____ ENTRIES

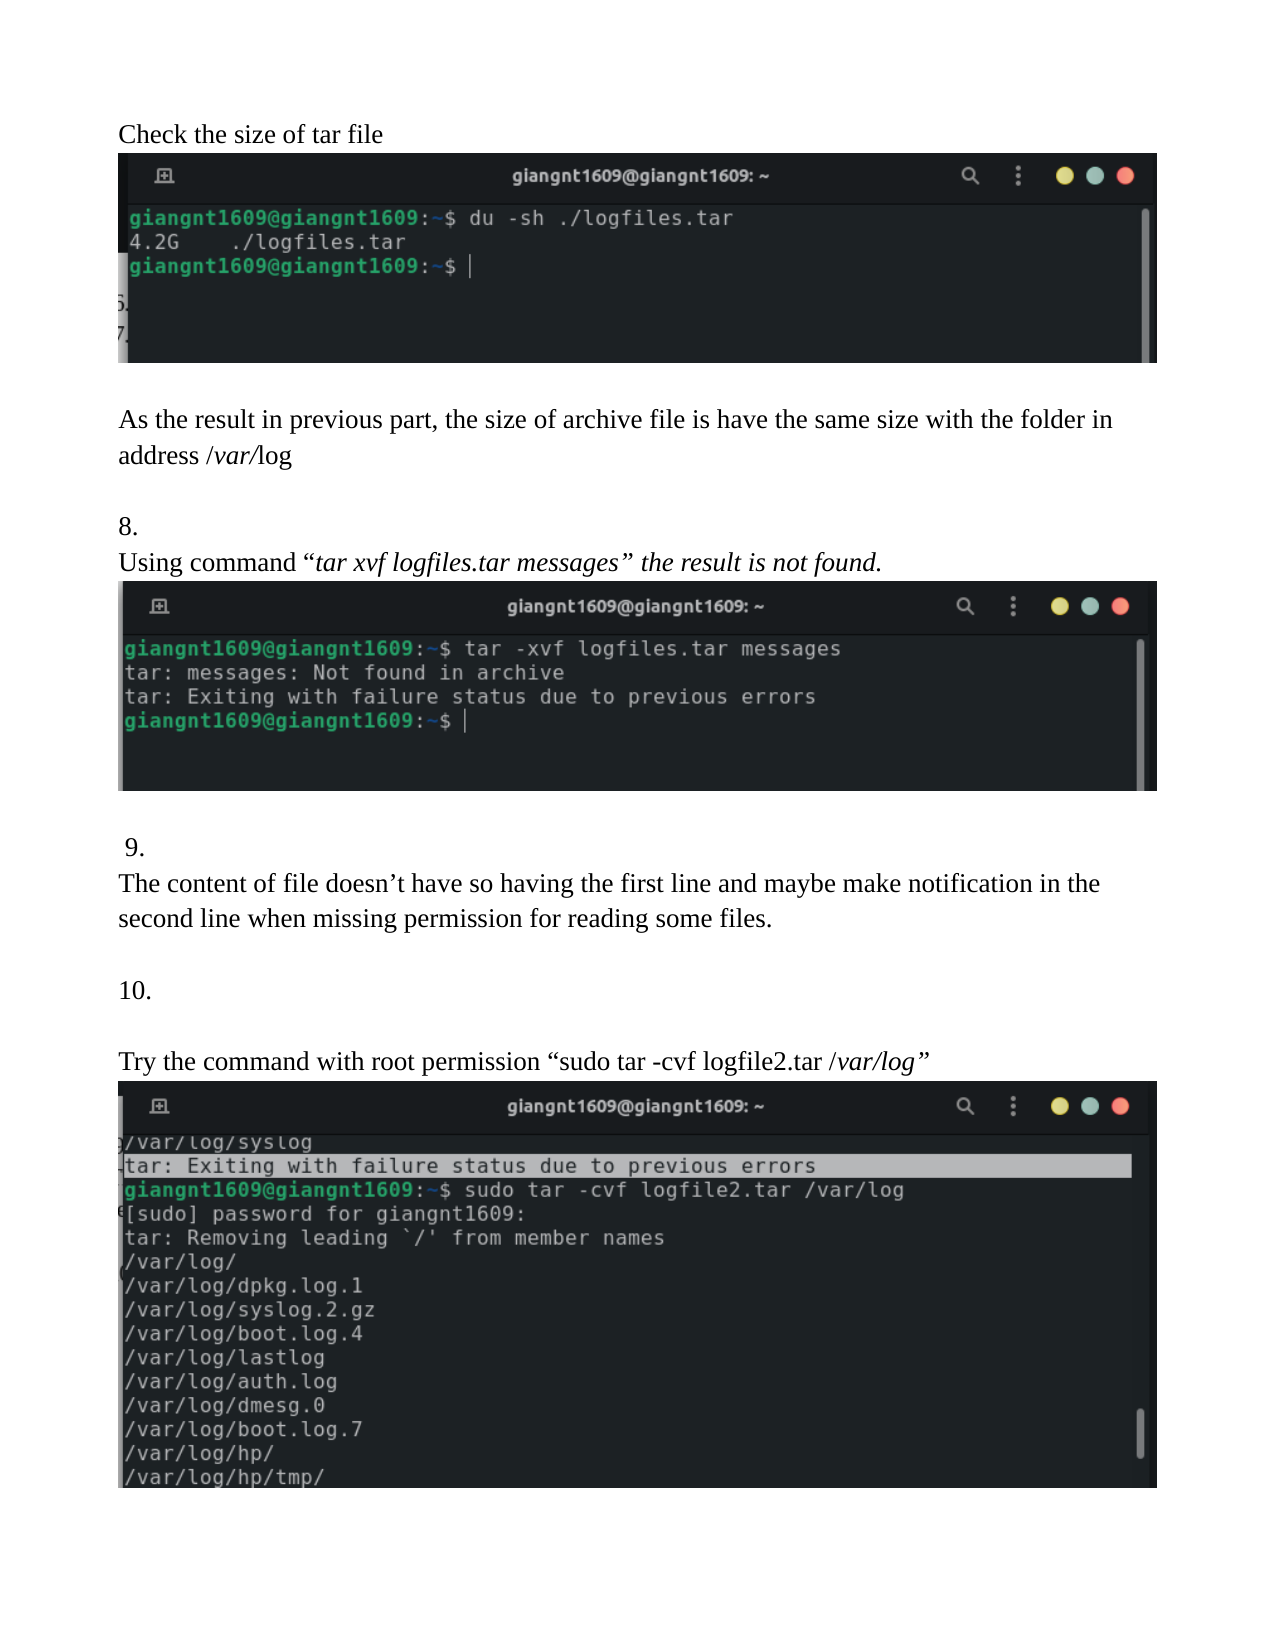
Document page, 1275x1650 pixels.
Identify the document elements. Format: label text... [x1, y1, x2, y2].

________
____ ENTRIES

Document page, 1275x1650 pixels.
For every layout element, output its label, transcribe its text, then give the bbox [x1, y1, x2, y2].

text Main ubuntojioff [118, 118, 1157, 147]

________

**WRITTEN PROBLEM:**
Tally the lines in the items above that contain the string "text", and reply with that number alone.

**PROBLEM SOLUTION:**
3